You are a tiny fish in a large pond and you need to stand out and get noticed. Walks in the rain and watching the sunrise will bore your potential beau. They will just jump to the next profile before that sun as risen. List your favourite music/artist and why. Your favourite place for a first date. The most memorable trip you took. List your adventures. You don’t have to be Indiana Jones you just have to be different to the Jones’s next door. You are selling yourself as a commodity.
Take the Glory
Never tell a potential suitor your mates wrote your profile for you. You are telling people you are not able to give an honest account of yourself, think for yourself and more than anything lazy. I couldn’t be bothered so I made someone else do it, does not really give you a good first impression.
Leave your bag at the door.
We all have a past. Good or bad. Leave it exactly where it is. Never admit in a profile or first date the nightmare ex’s you have or why the relationship failed. This is a later conversation. Get to know each other in the present before you get to know each other’s past.
Forget the Shopping List
Some online dating profiles look like a letter to Santa. Blue eyes, long legs, 6 foot (and no shorter), 6 pack and on and on. You are selling yourself not compiling a wish list. If you love tattoos say it but don’t demand it. You will make yourself look like a control freak and trying to build the ideal partner. Your soul mate could be reading your profile but jump over you as he is 5 foot 10. Is 2 inches worth the loss?
Ready for your close up!
Don’t even bother not posting a profile picture. A blank no photo profile is telling the reader I am so ugly I’m not taking the chance of a knockback or even worse I’m married and I’m not being caught. The same for an out of date photo. Don’t use a picture any more than 2 years old. Imagine the shock and embarrassment for you both if you turn up and they are expecting a 10 stone, blonde goddess with perky boobs and laughter lines and in front of them is a much older version of the photo whos piled on a few pounds (stones), dyed hair to cover the grey, boobs considerably lower than they were and the laughter lines have now turned into facial canyons. Be honest. This is who you are and they have to like it or lump it.
More men advertise on online dating sites than the woman so girls get the pick of the crop. Don’t get too down in the dumps if no one takes a fancy to you on your first attempt. Take a look at other profiles. Pick up tips and rewrite your profile, maybe add more than one photo? Also, one thing to consider men will write profiles and wait to be contacted. Don’t just sit and wait. You are the chaser!
Be in control. You don’t have to write someone a novel, just pick out a couple of points in their ad and write a quick intro email. If someone emails you don’t make them wait for a response. Treat em mean, Keep em keen is not the name of the game. There’s plenty more fish in the sea and they will just move on.
Return to Sender
You don’t have to reply to a negative. Thanks but you’re not my type is more hurtful than a no reply. Don’t feel guilty. It’s a fact of online dating. Some you win, most you lose. If you have nothing nice to say, then don’t say anything at all.
The First Date
Remember you are meeting a stranger. Everything that has been text and emailed to you is make-believe. The person sat on the other side of your computer could not be the person they have made you think. Don’t fantasise you are meeting Prince Charming, you may end up with a frog. But don’t lose faith. There’s someone out there for you. The fun is finding them.

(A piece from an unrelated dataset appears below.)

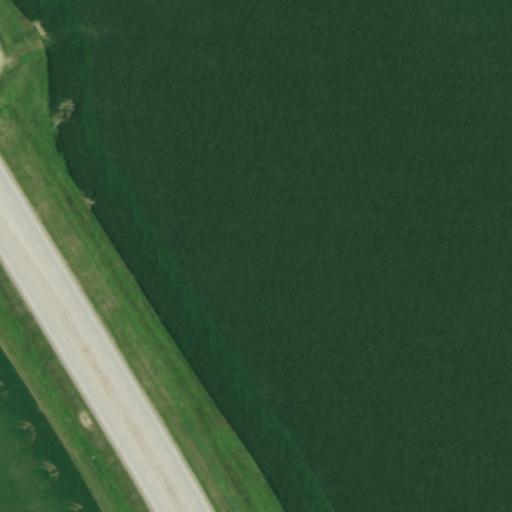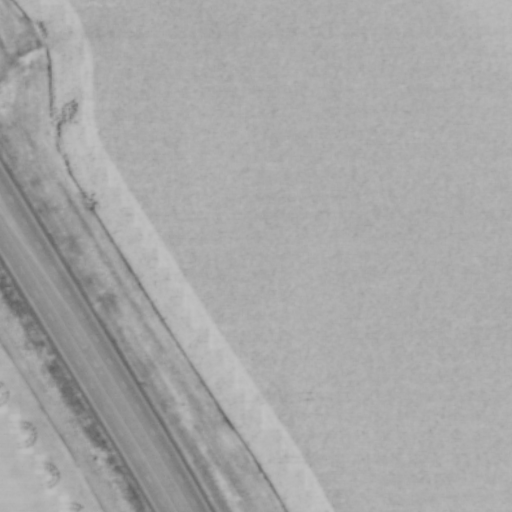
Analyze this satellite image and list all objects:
crop: (313, 224)
road: (102, 339)
road: (86, 368)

If it all goes well and you are both attracted to each other there is nothing wrong with sex on the first date. You are both grownups, single (hopefully) and as long as you are protected what’s the problem? It’s your choice. Never be pushed into any situation you are not comfortable with.

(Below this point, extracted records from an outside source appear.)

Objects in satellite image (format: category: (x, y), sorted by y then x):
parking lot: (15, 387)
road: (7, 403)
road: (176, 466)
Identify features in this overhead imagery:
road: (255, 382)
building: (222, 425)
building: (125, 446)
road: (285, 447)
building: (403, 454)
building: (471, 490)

I Just Called……The 3-day wait rule is old hat. If you like someone you have nothing to lose by letting them know. If they are not interested in that first date at least you know. Time to move onto soul mate search number 2.

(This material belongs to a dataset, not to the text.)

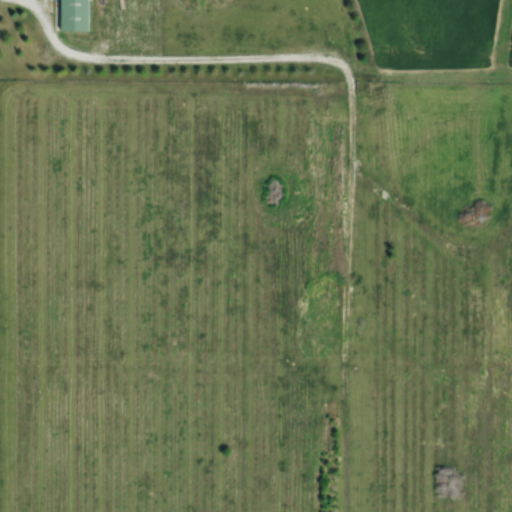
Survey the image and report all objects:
building: (77, 14)
road: (223, 57)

It’s a sad fact but you don’t know who you are meeting. Everything that has been told to you could be a Fairytale. Make sure it does not end up a nightmare.
Always let someone know where you are going.
Always meet where there are other people.
Be honest, if you are not comfortable telling your date.
You don’t owe them anything. You can just leave.
If they are honest and sincere they will understand.
If you feel you are in danger, tell someone.